Thursday, 3 April 2014

How to Choose a Consultant for your guidance

How to Choose a Consultant for your guidance
An ISO Consultant has a great deal of influence over the development of an organization’s quality system and many organizations spend a great deal of money using consultants for the sole purpose of helping them achieve ISO 9001 certification. 

How can a company have confidence that a consultant is competent and that the organization's needs and expectations will be met? 

Evaluating a Consultant

Registering an organization to ISO 9001 does not necessarily prove product quality; it proves that the organization is good at registering. All things being equal, organizations often require an ISO Consultant because they want a specialist; someone who is good at ‘registering’.

We recommend you review ISO 10019:2005; written by Technical Committee 176, titled ‘Guidelines for the Selection of Quality Management System Consultants and use of their Services.’ As the name suggests, this document provides guidance the factors to be taken into consideration when evaluating a quality management system consultant. It applies to the following:

- Organizations who wish to select a consultant
- ISO Consultants themselves, as a guide to develop their competence in consulting
- Consulting organizations, for selection of consultants

Selection Criteria

Some might argue that the ISO Consultant is merely a ‘supplier’ and should therefore be subject to ‘normal’ supplier evaluation and selection controls. Many organizations operate defined criteria for product and service suppliers but the ISO Consultant is rarely subject to the same controls which he is often responsible for implementing. Very few organizations are likely to operate a supplier evaluation process that retains approval records for their chosen consultant.

Deciding Consultant to Hire 

Always ask for references, these will allow you to determine how the ISO Consultant handled similar implementation scenarios. References usually say a lot about a consultant’s ability to deliver. You can use the questions below as a basis for developing your own formal evaluation process. Why not make it official and add the selected consultants to the approved supplier list?

- What were the outcomes of previous consulting engagements?
- Does the consultant operate a fixed way of doing things?
- Has the consultant undergone peer assessment through a professional association?
- Have they demonstrated the ability to complete assignments on budget and on time?
- Are they open to learning how your organization operates?
- Does the consultant’s experience match your implementation requirements?

If you are unsatisfied with the responses to any of these questions, ask the consultant to provide additional information. Any ISO Consultant worth their salt would rather put in additional effort than leave a client unsatisfied!

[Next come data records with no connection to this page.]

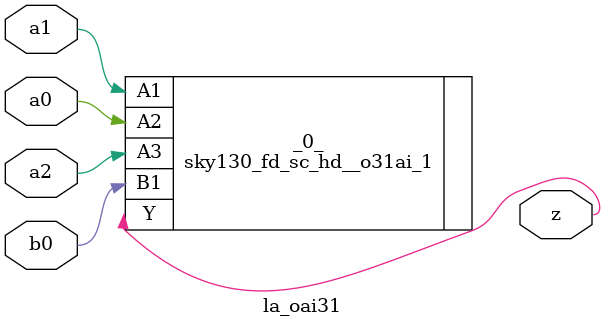
<source format=v>
/* Generated by Yosys 0.37 (git sha1 a5c7f69ed, clang 14.0.0-1ubuntu1.1 -fPIC -Os) */

module la_oai31(a0, a1, a2, b0, z);
  input a0;
  wire a0;
  input a1;
  wire a1;
  input a2;
  wire a2;
  input b0;
  wire b0;
  output z;
  wire z;
  sky130_fd_sc_hd__o31ai_1 _0_ (
    .A1(a1),
    .A2(a0),
    .A3(a2),
    .B1(b0),
    .Y(z)
  );
endmodule

</source>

Once all the options have been considered, ask the consultant to submit a formal proposal that outlines their implementation strategy. Review the proposal with the consultant and resolve any queries you may have. Sections of the proposal may have to be rewritten to provide the desired level of assurance and to provide greater clarity. Accept the proposal only when you thoroughly understand its implications

Guidelince for Auditing Top Management and the Internal Audit

A Guide to Auditing Top Management and the Internal Audit
Organizations must audit the processes associated with top management as part of an effective internal audit program. These processes include those relating to strategic planning, the establishment of policies and objectives, ensuring effective communication and ensuring the availability of resources. 

Auditing top management is often seen as a sensitive issue but by considering each top management activity as a normal organizational process, it becomes much easier to focus on determining whether the outputs of their activities are effective. 

How to Audit Top Management

By using a formal risk-based approach to internal audit planning, as required by ISO 9001, auditors have a great opportunity to engage top management in the audit process. By making top management part of the planning process and by giving them ownership of the areas to be audited, the internal audit becomes a valuable mechanism for development.

A good starting point is to copy, into the audit checklist, all requirements from the standard that say ‘top management shall’, almost every clause of section 5 starts with ‘top management shall’ and it’s the auditors job to find if top management ‘did’. The audit checklist must cover the requirements from the following sections:

5.1 Management Commitment
5.2 Customer Focus
5.3 Quality Policy
5.4.1 Quality Objectives
5.4.2 Quality Management System Planning
5.5.1 Responsibility and Authority
5.5.2 Management Representative
5.5.3 Internal Communication
5.6 Management Review 
5.6.1 General

During the Internal Audit

When undertaking the internal audit of top management, the auditor should collect and corroborate evidence of top management’s commitment from within the quality management system itself. The auditor should ask how the quality manual addresses management commitment issues and ask how they are accomplished; then, the auditor must find objective evidence that proves it’s actually being done. This method applies to top management as well as the production machinist, and everyone else in the organization for that matter! 

If the standard, documented procedures, policies and objectives are audit inputs, then the evidence sampled and the interview statements made by top management auditees are the audit outputs. If the input does not align with the expected output, the auditor simply states this misalignment as a non-conformance whilst providing an audit trail to the supporting evidence. 

Final Reporting 

Auditors should prepare the internal audit report in a manner appropriate for presentation to top management. It might be necessary to present the executive summary of the audit report directly to the top management and other interested parties within the organization. The executive summary must highlight both positive and negative findings and suggest opportunities for improvement.